Cultura

Sebbene la classe dirigente abbia in maggioranza origini inglesi (i primi coloni giunsero sulla costa Est degli attuali Stati Uniti a seguito della repressione dei Puritani dopo la restaurazione stuartiana), la maggior parte degli americani ha origini tedesche. La composizione etnica della federazione varia molto a seconda della regione. La cultura statunitense nasce dalla fusione di numerose culture: europei, neri africani, ispanoparlanti e nativi americani.

Importanti da segnalare – cosa spesso poco capita dagli stranieri – sono le grosse differenze culturali e filosofiche fra le diverse regioni americane.

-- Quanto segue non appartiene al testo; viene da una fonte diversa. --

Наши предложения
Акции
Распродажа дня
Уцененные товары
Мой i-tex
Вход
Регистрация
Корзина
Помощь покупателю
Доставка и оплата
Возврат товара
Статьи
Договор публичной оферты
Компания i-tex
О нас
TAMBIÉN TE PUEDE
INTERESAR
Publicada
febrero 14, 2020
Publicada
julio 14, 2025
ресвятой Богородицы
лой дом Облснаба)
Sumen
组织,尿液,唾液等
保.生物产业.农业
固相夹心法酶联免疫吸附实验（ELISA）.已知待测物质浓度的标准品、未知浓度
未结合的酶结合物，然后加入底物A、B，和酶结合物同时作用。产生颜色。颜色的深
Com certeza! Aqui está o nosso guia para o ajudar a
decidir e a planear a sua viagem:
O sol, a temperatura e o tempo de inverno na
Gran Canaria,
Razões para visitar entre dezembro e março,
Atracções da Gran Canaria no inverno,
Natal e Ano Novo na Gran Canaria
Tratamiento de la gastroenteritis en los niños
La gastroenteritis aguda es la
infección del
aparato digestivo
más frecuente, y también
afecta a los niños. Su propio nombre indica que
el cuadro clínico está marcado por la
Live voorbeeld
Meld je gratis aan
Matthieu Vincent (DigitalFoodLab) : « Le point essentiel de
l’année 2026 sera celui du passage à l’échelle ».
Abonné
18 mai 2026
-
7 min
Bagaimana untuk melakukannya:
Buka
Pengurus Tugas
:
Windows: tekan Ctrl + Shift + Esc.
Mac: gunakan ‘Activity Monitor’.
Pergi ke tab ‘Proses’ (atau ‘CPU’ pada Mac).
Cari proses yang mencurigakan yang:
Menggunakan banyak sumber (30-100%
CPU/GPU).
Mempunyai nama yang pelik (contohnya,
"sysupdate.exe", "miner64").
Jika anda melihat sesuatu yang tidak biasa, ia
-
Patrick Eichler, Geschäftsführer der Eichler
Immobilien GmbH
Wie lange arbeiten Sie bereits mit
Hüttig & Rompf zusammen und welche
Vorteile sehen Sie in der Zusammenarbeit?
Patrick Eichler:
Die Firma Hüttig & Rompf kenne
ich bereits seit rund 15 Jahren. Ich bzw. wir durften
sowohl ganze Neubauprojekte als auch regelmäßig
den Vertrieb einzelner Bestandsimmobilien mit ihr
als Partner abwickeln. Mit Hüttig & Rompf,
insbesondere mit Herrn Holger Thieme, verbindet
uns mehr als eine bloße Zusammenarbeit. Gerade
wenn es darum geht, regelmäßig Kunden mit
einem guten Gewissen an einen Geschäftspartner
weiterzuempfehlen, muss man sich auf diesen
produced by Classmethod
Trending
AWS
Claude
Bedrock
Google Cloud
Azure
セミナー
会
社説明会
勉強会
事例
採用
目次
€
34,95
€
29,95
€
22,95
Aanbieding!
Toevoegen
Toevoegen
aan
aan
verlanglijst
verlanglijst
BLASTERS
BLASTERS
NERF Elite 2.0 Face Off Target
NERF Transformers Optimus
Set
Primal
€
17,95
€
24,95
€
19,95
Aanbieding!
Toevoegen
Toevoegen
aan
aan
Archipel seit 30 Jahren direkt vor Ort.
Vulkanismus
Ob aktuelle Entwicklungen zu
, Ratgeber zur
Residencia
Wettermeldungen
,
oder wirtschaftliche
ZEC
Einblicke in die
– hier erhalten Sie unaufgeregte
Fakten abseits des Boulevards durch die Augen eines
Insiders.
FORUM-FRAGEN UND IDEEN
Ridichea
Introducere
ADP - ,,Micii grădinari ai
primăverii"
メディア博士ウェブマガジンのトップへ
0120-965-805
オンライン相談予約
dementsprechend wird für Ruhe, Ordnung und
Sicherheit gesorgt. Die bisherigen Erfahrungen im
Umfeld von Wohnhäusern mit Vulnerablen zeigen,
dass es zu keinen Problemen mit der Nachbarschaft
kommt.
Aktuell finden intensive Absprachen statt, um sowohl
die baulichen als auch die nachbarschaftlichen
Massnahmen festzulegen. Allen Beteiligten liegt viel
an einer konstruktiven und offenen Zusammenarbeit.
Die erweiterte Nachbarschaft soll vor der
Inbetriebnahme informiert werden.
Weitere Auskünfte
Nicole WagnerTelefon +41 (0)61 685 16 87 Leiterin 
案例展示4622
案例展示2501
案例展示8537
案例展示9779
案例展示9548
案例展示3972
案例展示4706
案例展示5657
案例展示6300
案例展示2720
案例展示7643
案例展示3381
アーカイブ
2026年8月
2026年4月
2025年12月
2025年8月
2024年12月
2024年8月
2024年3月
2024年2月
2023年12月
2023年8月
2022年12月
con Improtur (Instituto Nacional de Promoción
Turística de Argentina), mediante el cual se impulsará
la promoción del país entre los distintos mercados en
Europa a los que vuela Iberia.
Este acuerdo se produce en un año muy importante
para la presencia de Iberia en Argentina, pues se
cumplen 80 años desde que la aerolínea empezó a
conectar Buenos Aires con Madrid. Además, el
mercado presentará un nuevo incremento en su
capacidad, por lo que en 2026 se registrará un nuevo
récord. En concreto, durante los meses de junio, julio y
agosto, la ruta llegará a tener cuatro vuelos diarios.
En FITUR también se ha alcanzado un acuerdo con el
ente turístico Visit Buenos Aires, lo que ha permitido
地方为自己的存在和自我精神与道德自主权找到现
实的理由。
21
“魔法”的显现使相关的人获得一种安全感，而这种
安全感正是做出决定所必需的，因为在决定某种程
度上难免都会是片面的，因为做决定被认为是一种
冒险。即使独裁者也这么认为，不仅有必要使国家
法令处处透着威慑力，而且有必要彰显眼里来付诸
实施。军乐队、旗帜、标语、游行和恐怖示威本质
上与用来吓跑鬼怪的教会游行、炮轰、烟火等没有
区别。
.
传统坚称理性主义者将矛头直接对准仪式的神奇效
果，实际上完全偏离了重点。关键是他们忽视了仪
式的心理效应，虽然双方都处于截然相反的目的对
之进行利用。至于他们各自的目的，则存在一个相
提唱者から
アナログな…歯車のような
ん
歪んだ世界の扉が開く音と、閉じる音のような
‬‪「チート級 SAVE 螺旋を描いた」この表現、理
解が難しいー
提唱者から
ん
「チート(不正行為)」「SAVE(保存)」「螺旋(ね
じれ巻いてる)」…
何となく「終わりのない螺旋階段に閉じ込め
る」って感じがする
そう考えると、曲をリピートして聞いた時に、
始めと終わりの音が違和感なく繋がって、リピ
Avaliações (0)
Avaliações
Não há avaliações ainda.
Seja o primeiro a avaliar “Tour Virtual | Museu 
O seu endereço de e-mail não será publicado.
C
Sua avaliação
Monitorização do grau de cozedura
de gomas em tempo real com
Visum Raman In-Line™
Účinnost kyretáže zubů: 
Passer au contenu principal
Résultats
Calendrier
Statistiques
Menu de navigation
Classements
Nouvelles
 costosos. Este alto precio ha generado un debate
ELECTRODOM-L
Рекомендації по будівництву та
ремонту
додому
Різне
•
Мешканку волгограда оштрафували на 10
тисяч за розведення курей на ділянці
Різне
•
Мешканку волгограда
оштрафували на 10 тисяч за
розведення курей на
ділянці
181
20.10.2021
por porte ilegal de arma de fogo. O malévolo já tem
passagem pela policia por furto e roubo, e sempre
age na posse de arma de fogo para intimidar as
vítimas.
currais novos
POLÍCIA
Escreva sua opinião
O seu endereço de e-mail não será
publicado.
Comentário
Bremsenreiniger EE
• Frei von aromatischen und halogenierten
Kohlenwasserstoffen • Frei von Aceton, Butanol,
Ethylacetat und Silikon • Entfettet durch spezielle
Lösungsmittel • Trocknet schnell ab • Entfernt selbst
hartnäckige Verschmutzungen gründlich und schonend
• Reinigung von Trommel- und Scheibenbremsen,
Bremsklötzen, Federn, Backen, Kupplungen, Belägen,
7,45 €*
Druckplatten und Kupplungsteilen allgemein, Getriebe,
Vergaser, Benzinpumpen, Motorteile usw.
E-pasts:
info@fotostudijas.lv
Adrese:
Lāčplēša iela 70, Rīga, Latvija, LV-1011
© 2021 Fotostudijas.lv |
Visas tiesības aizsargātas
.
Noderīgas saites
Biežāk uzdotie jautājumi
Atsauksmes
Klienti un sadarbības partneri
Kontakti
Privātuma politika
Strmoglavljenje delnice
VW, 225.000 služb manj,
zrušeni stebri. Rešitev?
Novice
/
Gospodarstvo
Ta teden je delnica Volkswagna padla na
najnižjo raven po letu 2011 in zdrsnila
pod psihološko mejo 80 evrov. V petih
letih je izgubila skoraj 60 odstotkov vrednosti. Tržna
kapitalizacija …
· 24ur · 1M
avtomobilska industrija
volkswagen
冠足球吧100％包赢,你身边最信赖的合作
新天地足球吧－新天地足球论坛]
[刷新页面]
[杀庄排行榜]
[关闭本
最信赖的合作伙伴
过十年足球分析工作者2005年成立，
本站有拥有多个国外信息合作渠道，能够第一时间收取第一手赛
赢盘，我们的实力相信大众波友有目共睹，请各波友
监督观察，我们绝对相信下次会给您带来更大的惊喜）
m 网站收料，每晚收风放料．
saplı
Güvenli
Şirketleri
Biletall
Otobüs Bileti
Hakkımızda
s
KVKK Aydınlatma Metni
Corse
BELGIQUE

Spesso visti dall’estero come un’entità unica e “unita”, la realtà degli USA è tutt’altro. Sulle coste prevalgono gli americani “progressisti”, mentre nel grande centro (con l’eccezione delle grandi città come Chicago e Denver) rimane una visione più tradizionale, più legata alla religione, che fanno parte della cosiddetta “Bible Belt” o cintura della bibbia, forse la regione meno accessibile all’attuale mentalità filosofica prevalente in Europa.

Si usa l’acronimo WASP (White Anglo-Saxon-Protestant) per indicare una tipologia di americano specifica, senza ambiguità: Bianco, Anglosassone, Protestante. Nonostante ciò la percentuale di americani cattolici è massiccia, composta da irlandesi, italiani e polacchi nel contesto europeo e di latinoamericani (principalmente dal Messico al primo posto seguito dalla Colombia e la Repubblica Dominicana).

Al momento della Rivoluzione americana (1775) oltre al rifiuto alle tasse imposte dal regime, la nuova federazione si pone il problema di avere una propria cultura distinta da quella dell’Inghilterra, che fino ad allora aveva governato quei territori. Questo problema è affrontato da Ralph Waldo Emerson in uno dei saggi cruciali della letteratura americana, “Lo studioso americano”, che O. W. Holmes definì “la Dichiarazione d’Indipendenza intellettuale americana”. Lo stesso problema è affrontato in tutta l’opera di Emerson, tanto che oggi Harold Bloom lo definisce “la figura centrale nella cultura americana”.

Nel corso dei decenni gli apporti di altre culture si sono fatti sentire, a seconda dei flussi migratori che si sono succeduti: hanno contribuito l’Irlanda, l’Italia, l’Europa orientale (soprattutto a seguito della forte immigrazione ebraica dalla Russia, Polonia, Ucraina, Bielorussia, ecc.), e in minor proporzione ma non di minor importanza- la Grecia.

Nel frattempo si è sviluppata in territorio statunitense, tra mille contraddizioni e lacerazioni, una cultura afro-americana, legata alla peculiare e travagliata storia degli americani discendenti degli schiavi. Una delle realizzazioni più rappresentative di questa cultura è il jazz, il più grande ed innovativo contributo statunitense nel campo musicale.

E in modo ancor più faticoso e drammatico, comincia a uscire dall’isolamento la cultura dei Nativi Americani, ridotti allo 0,8% della popolazione e confinati nelle riserve dove però hanno la possibilità di professare la loro religione e continuare a vivere secondo le proprie tradizioni.

L’immigrazione dal Messico soprattutto, e secondariamente dagli altri paesi latino-americani ispanofoni, quella dell’est asiatico e dell’India contribuiscono a far sì che la cultura americana assuma (non senza resistenze e incomprensioni) anche caratteri non-europei.

La più recente ondata immigratoria è quella dai paesi latinoamericani e islamici, che ancora non si può dire abbia segnato la cultura statunitense nel suo complesso (per quanto l’islam si sia diffuso già a partire dagli anni 1930 tra gli afro-americani), bisogna però considerare che nonostante l’origine il 55% degli immigrati dai paesi arabi è di fede cristiana.

Per quanto riguarda la cultura degli USA ciò che subito salta all’occhio è lo smodato utilizzo dell’entertainment (ovvero l’intrattenimento), la spettacolarizzazione degli eventi. Tutto, o quasi, negli USA è reso pubblico sotto forma di spettacolo. Anche le recenti elezioni sono state estremamente spettacolarizzate, con fastose convention e raduni che sembravano più degli show televisivi.

Un importante componente della cultura americana si sta ponendo in questione tra i progressisti nel film e il sogno americano dove l’idea che con il duro lavoro, il coraggio e l’autodeterminazione una persona possa guadagnarsi una vita migliore.